提取文本 »
───

第十六回
管子志在用齐,其于齐国之政事人物,无不熟悉于胸中。只看其初见桓公诸说,岂一时所能猝办者?惟其志在用齐,故不惜入槛车而北面事仇也。
鲍叔之荐管子不难,难在恒公之肯用;肯用不难,难在即用以为相。捐射钩之恨而尊宠之,又专用之而不疑,不以小人之谗而生忌,宜管子之得以展布其才也。
鲍叔之荐管子,全用诱法,乘齐桓侈大之心,说得功业声名辉煌灿烂,先已使他心中热闹不过了,却说要如此须得此人,便令他不得不上路,真是善用诱法。
鲍叔深知管子之才,小用之不足以有为,故说桓公加以隆礼。盖礼之不重,则用之不专;用之不专,不足以成事也。鲍叔荐贤为国苦心,令人叹想不置。
管子治齐许多作用,而其对桓公之问,言“使民必先爱民”,已是得其纲领了。尤妙在开头便说“礼、义、廉、耻,国之四维”,又是纲领中之纲领。盖此四字,实治家国之要图。管子去古未远,学术淳正,故开口便提此四字。昔人谓齐襄宣淫致乱,齐难未平,故管子首以此言正之,不特浅视管子,亦轻视四字矣。

───

数据摘录 »
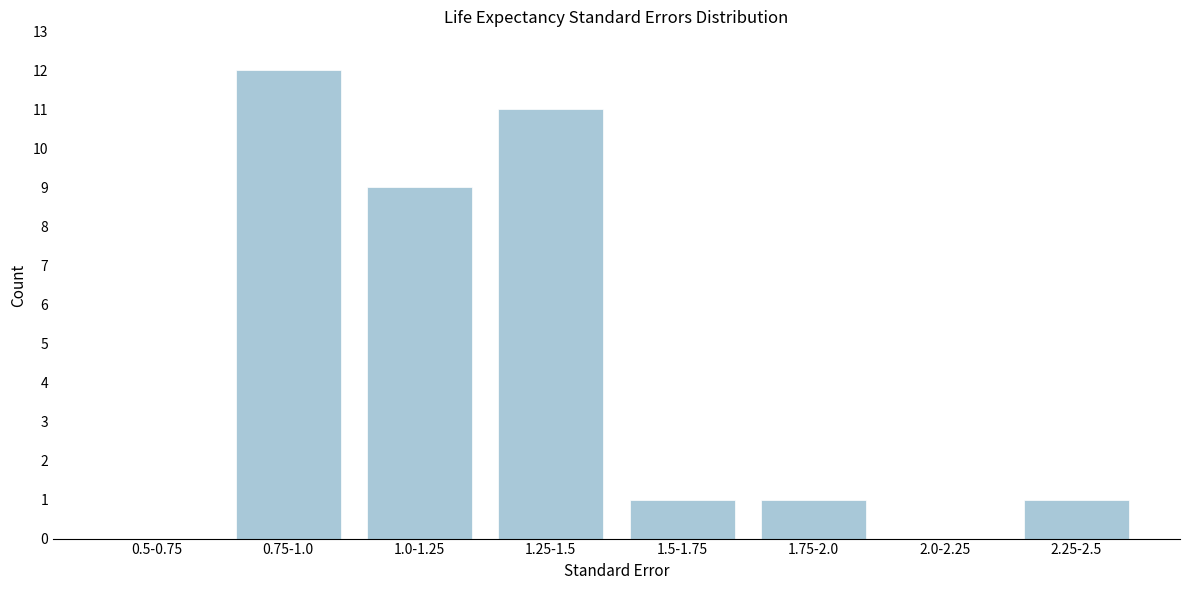

Reading left to right, what are all the values shown in this chart?

0.5-0.75=0	0.75-1.0=12	1.0-1.25=9	1.25-1.5=11	1.5-1.75=1	1.75-2.0=1	2.0-2.25=0	2.25-2.5=1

───

练习要求 »
- A) 按这段评点所说,管子开头便提出的“国之四维”是哪四个字?
- B) 请逐字照录这段评点中从“鲍叔深知管子之才,小用之不足”开始、到“不特浅视管子,亦轻视四字矣。”结束的部分。
这些数据与上面的评点彼此独立。

答案列表 »
- A) 礼、义、廉、耻。

- B)
鲍叔深知管子之才,小用之不足以有为,故说桓公加以隆礼。盖礼之不重,则用之不专;用之不专,不足以成事也。鲍叔荐贤为国苦心,令人叹想不置。
管子治齐许多作用,而其对桓公之问,言“使民必先爱民”,已是得其纲领了。尤妙在开头便说“礼、义、廉、耻,国之四维”,又是纲领中之纲领。盖此四字,实治家国之要图。管子去古未远,学术淳正,故开口便提此四字。昔人谓齐襄宣淫致乱,齐难未平,故管子首以此言正之,不特浅视管子,亦轻视四字矣。